As we approach the year end, we look back on the year and the numerous layoffs, retrenchments and labour cutting measures that Singapore companies have taken in 2024. It is particularly interesting to note the different levels of scrutiny and publicity each company was subject to. Most recently, Samsung Electronics, Dyson, One Championship and Love, Bonito have been reported to retrenched reductions in their workforce as part of cost cutting measures. In the beginning of the year, PropertyGuru and Yahoo both reduced its workforce, and just a couple months ago Shein, MoneyHero, Citibank, and Ninja Van held similar retrenchment exercises.
Generally, there is no way to tell whether these companies signed a collective bargaining agreement with any union. There is no search repository to obtain this information publicly. This is because unions in Singapore wish to allow the employer maximum privacy within which to negotiate their collective bargaining agreements (“CBA”) and/or memorandum of understandings (“MOU”).

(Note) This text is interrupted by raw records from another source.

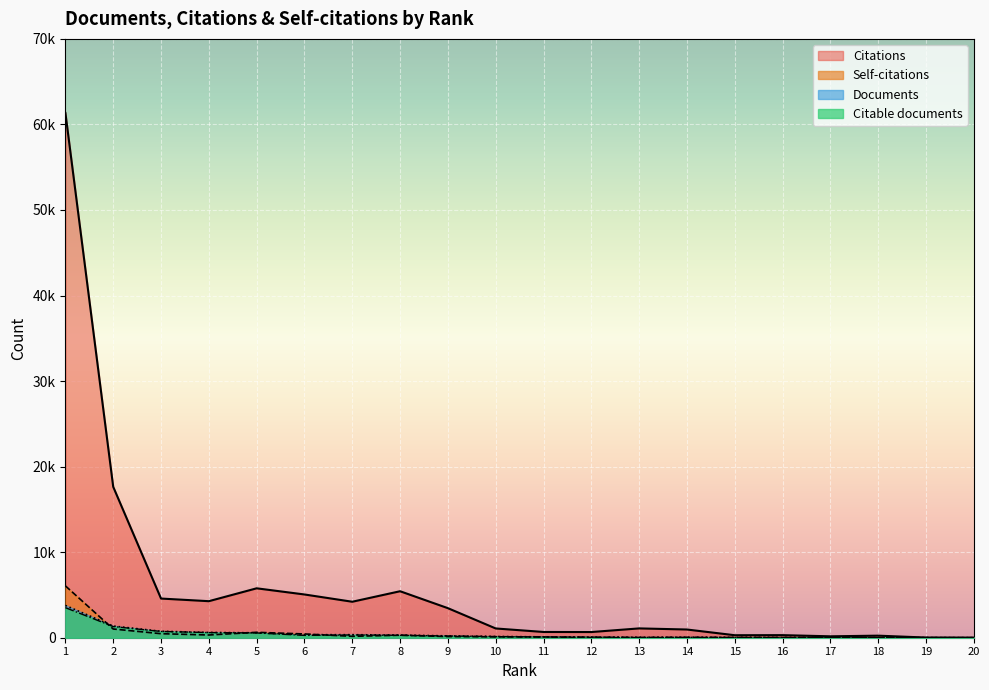

How many data points in Self-citations are less than 105?

10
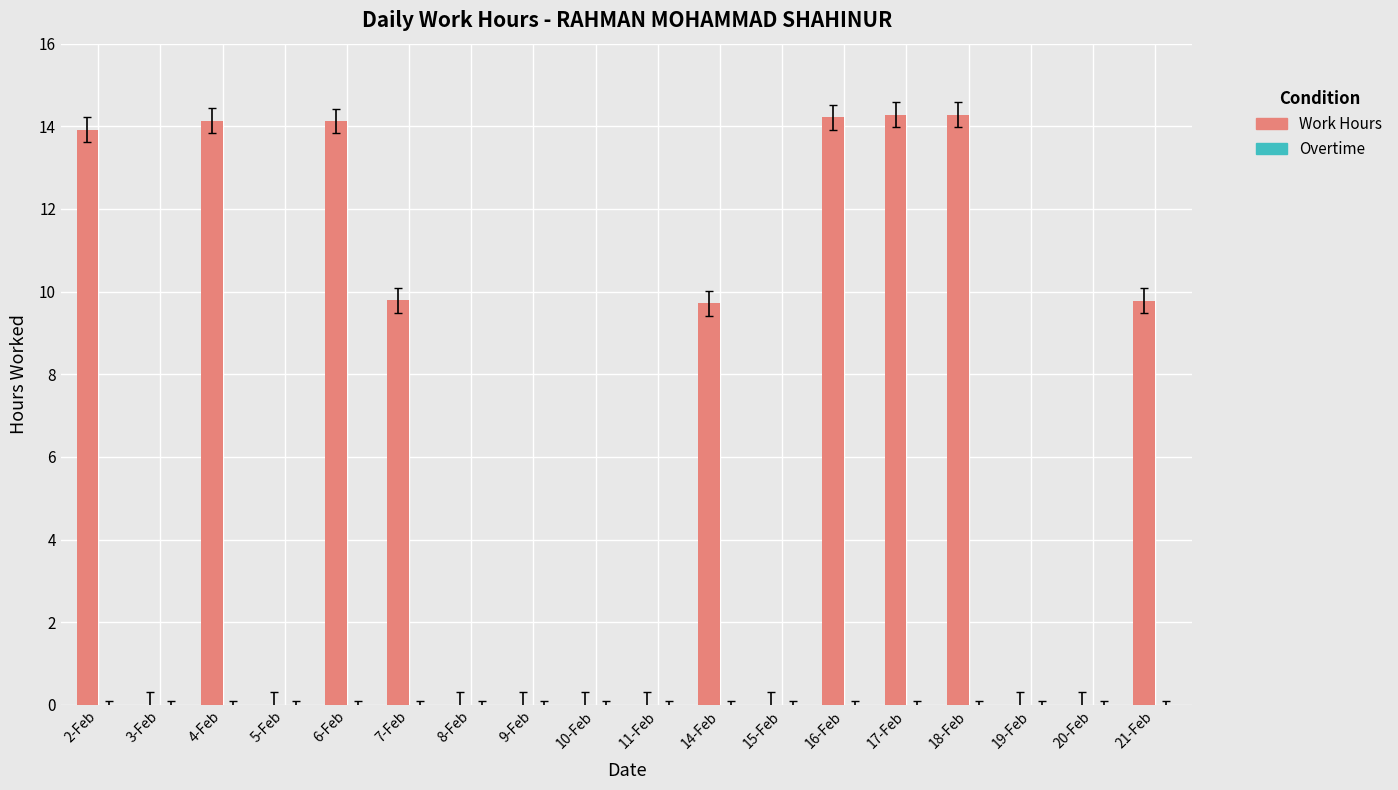

What is the sum of all values?

114.3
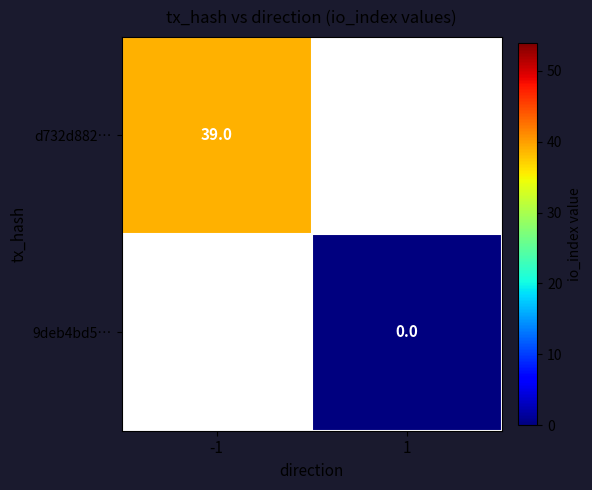

How many data points does each series have?

2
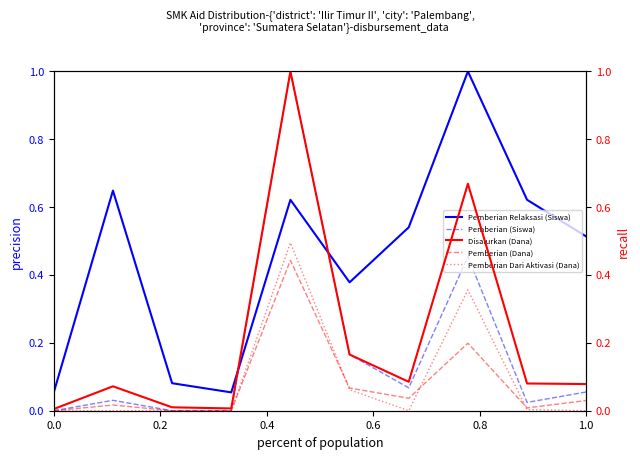

After their last crossing, which series has the higher values: Pemberian Relaksasi (Siswa) or Pemberian (Siswa)?

Pemberian Relaksasi (Siswa)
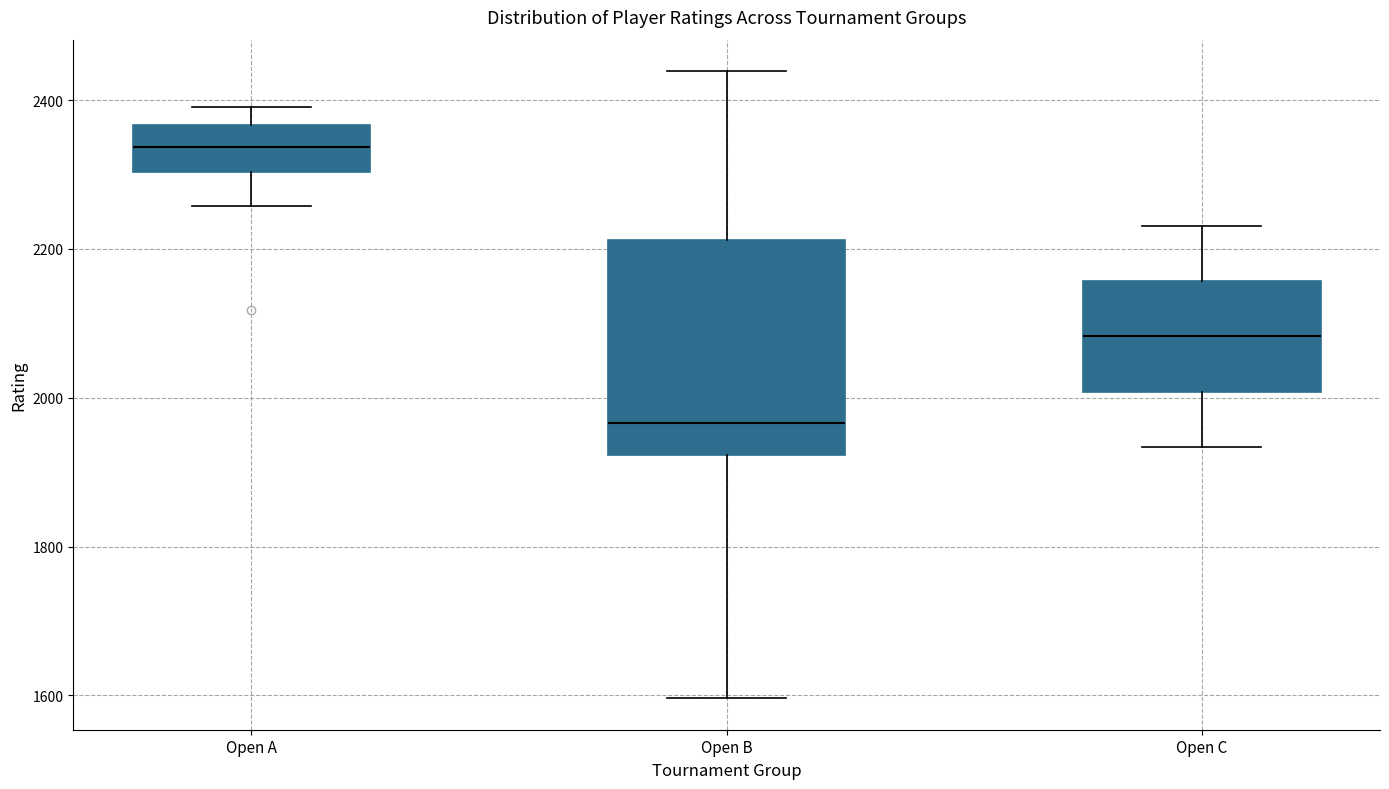

Where is the lower edge of the box for Open A on the y-axis? The values are not printed on the chart, so give them approximately, as read against the axis.

2300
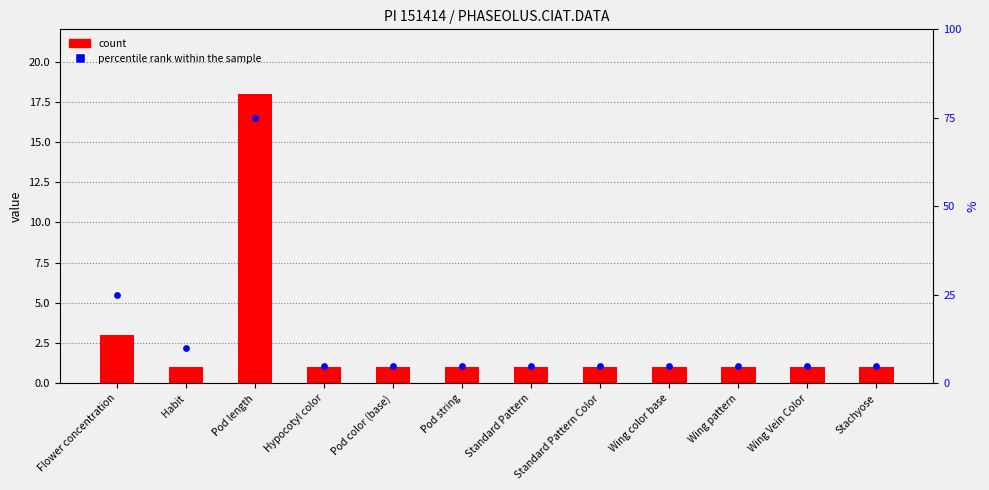

What is the total value across all series at Wing color base?

6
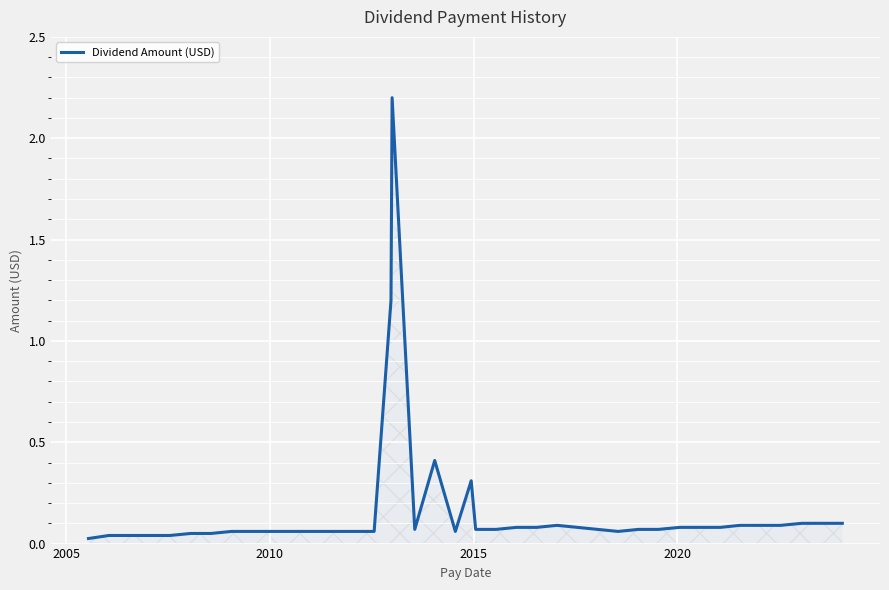

What is the greatest value displayed?

2.2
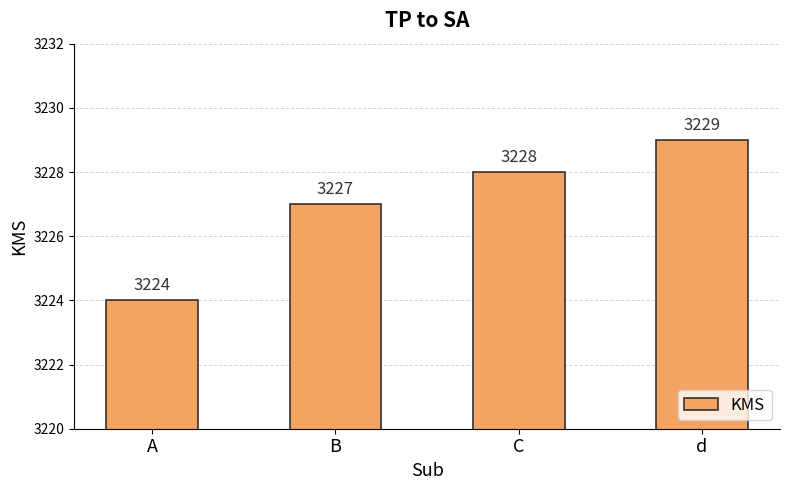

Reading left to right, extract all data points from this chart.

A=3224	B=3227	C=3228	d=3229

When we compare the media’s response to the news of Dyson Samsung Electronics’ retrenchments, the headlines are quite different:
Dyson
- Singapore union dismayed by Dyson’s one-day notice of surprise layoff – The Straits Times, 2 October 2024
- Dyson retrenches workers in Singapore, gives union only one day’s notice – The Business Times, 1 October 2024
- Only one day’s notice: Dyson’s surprise layoff leaves Singaporean employees & union blindsided – Vulcan Post, 2 October 2024
Samsung Electronics
- Samsung to cut thousands of jobs, some in Singapore, amid struggles in AI market – The Straits Times, 2 October 2024
- Samsung’s Singapore staff not spared as it cuts thousands of jobs in global layoff – The Business times, 2 October 2024
- Samsung axes thousands of jobs in global layoff round, including Singaporean ones. Why now?
One of the key differences is the union’s reaction. The position seems to be that, if a private sector employer has signed a CBA or even a MOU, then the relevant union should be given ample notice of any intended retrenchments and have its feedback taken into consideration on the retrenchment package – even if the retrenched employees are not covered under the CBA or MOU.
Dyson is offering 1 month per year of service, outplacement services, Employment Assistance Payments and counselling services. Contrasting this retrenchment exercise with that conducted by Lazada in the beginning of the year offered staff a retrenchment package of two weeks’ pay for each year of service.
For Lazada, this was subsequently increased to either an additional two weeks’ pay for each year of service or an additional $1,200 settlement amount after negotiations between the Food, Drinks and Allied Workers Union and Lazada concluded. The applicability of the different enhanced support was dependent on the employee’s position within the company prior to retrenchment. It is currently unclear what the final landing point for Dyson will be, in terms of additional payments.
The unions strongly encourage employers to consult the union well in advance if layoffs or retrenchments are conducted. While it is not mandatory if the employees are not unionised, this stance is clear from NTUC’s response to Dyson’s one day notice of its intended retrenchment exercise. While union standard notice period is 1 months’ notice, employers should note that discussions and negotiations with the union will require ample time, and in our experience some of these negotiations can take months before a conclusion is met.